Karadeniz sahillerinin büyük bir kısmını alan Osmanlıların, hem ticâret hem de yapılacak seferler için Polonya yolu üzerinde bulunan önemli bâzı sahil şehirlerini zapt etmeleri îcâb ediyordu. Özellikle Boğdan’ın can damarı olan ticâret iskelelerinin alınması, bu prensliği ister istemez Osmanlı nüfuzu altına sokacaktı. Polonya, Macaristan ve Venedik ile 1483’de bir sulh andlaşması imzalayan sultan İkinci Bâyezîd, 1484 senesi baharında ikinci Boğdan seferine çıktı. 6 Temmuz 1484’de ordu, Tuna nehrinin kuzey sahilindeki ve Boğdan’ın Karadeniz kapısı olan Kili önüne ulaştı. Kale, karadan ve denizden muhasara edildi. Karşı koyamıyacağını anlayan kale kumandanı, 15 Temmuz’da şehri teslim etti. Daha sonra Osmanlı ordusu Dinyester nehrinin meydana getirdiği küçük bir körfezin kıyısında bulunan ve daha önce üç defa kuşatılan fakat bir türlü fethedilemeyen Akkerman kalesini kuşattı (24 Temmuz 1484). Çok önemli olan bu kale, Osmanlı ordusu karşısında ancak on dört gün dayanabildi. Kalenin muhasarasına Kırım Han’ı Mengli Giray da katıldı. Adet üzere, yeni alınan yerlerin hemen tahrîri yapıldı ve Sultan Edirne’ye geri döndü.
İkinci Bâyezîd Han’ın bu fetihlerinden sonra, Boğdan’ın Karadeniz sahillerinde toprağı kalmadı. Boğdan prensi, Akkerman’ı tekrar ele geçirmek için bâzı çalışmalar yapdı ise de başarılı olamadı. Bu durumu haber alan Pâdişâh, Boğdan üzerine Hadım Ali Paşa komutasında bir ordu gönderdi.

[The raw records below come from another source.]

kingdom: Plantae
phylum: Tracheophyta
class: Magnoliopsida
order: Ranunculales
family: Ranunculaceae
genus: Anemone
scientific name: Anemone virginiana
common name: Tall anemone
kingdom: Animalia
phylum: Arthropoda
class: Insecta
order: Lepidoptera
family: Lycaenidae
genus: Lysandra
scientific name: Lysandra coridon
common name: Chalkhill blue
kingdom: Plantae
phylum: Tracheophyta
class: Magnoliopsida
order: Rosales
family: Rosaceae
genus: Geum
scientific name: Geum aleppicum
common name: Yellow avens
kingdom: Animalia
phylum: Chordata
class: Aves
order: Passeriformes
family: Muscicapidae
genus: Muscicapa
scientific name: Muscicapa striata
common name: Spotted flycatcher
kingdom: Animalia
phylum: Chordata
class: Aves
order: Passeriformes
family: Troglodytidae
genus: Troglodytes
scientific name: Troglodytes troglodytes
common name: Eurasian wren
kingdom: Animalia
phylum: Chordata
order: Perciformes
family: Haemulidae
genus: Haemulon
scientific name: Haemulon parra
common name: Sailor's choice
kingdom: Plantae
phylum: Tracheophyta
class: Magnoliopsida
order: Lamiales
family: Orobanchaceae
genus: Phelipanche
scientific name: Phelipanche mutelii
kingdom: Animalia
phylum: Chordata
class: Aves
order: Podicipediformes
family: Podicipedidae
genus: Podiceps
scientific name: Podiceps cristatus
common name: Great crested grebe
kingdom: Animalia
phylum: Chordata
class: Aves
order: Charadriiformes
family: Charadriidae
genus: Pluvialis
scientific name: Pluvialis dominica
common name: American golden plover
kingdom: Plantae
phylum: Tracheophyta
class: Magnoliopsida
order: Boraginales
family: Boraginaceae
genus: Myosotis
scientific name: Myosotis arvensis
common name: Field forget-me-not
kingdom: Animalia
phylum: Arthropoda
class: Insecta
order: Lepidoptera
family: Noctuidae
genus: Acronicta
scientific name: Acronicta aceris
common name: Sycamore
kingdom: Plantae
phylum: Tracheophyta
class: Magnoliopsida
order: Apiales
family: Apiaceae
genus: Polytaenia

Bu ordu karşısında duramayacağını anlayan Prens Stefan, Leh kralına sığındı. Ali Paşa’nın Boğdan’dan ayrılması üzerine memleketine dönen Prens, tekrar Kili ve Akkerman kalelerine saldırdı. Bunun üzerine Silistre sancakbeyi meşhur akıncı reisi Malkoçoğlu Bâli Bey, Boğdan üzerine gönderildi. Boğdan prensi Stefan Mare, bu durum karşısında Leh ve Macar kralından yardım istedi ise de, umduğu yardım gönderilmedi. Sonunda Osmanlının muhteşem ve yenilmez bir devlet olduğunu anladı. Osmanlı hâkimiyetini tanıyarak her sene dört bin altın vergi yermeyi kabul etti. 1504 senesinde ölürken, oğluna memleketi, öteki milletlerden daha hakîm ve kuvvetli oldukları için Türklere teslim ederek, başkalarına vermemesini vasiyet etmiştir. Bâzı istisnaları dışında Stefan Cel More’nin bu siyâsî vasiyetine bütün Boğdan voyvodaları uymuşlardır. Osmanlıların Viyana seferi sırasında, Prens Petro Rareş sadâkatini teyid ile vergisini bizzat kendisi verdi (1530). Prens Petro bu târihten sonra dışarıdan yapılan te’sirlerle Osmanlıya olan bağlılığını terk ederek gizlice Avusturya imparatoru Ferdinand ile haberleşmeye başladı. Daha sonra Osmanlılar tarafından Budin’e yerleştirilen ve bölge ahvâline dâir Osmanlı Devleti lehinde casusluk yapan Venedikli Aloisio Gritti’nin öldürülmesinde Boğdan prensi Petro’nun parmağı olduğu anlaşılınca, Kanunî Sultan Süleymân, Temmuz 1538’de üçüncü Boğdan seferine çıktı. Sür’atle hareket eden Osmanlı ordusu, Tuna ve Prut nehirlerini geçerek Boğdan’a girdi. Osmanlı kuvvetlerine karşı duramıyacağını anlayan Rareş, Transilvanya’ya kaçtı. Eflak voyvodası üç bin kişilik bir kuvvetle Rareş’in kuvvetlerini mağlûb etti ise de, Boyarların ihaneti netîcesinde Rareş yakalanamadı. Sultan, Boğdan Prensliği’nin merkezi olan Yaş Pazarını ve Şeçav’ı zabtetti. Boğdan tahtına da itaatkâr bir voyvoda olan Rareş’in kardeşi Stefan’ı geçirdi. Stefan’a verilen beratta, iki senede bir senelik vergisini bizzat kendisinin getirip takdim etmesi kaydedildi. Bu seferden sonra Boğdan ile Osmanlılar arasındaki toprak ihtilâfları hâlledildi. Prut suyunun Akkerman tarafından Dinyester nehrine kadar bir hudut çizilip, hududun sonunda iki kale yapılması kararlaştırıldı ve bu iş Boğdan prensine verildi.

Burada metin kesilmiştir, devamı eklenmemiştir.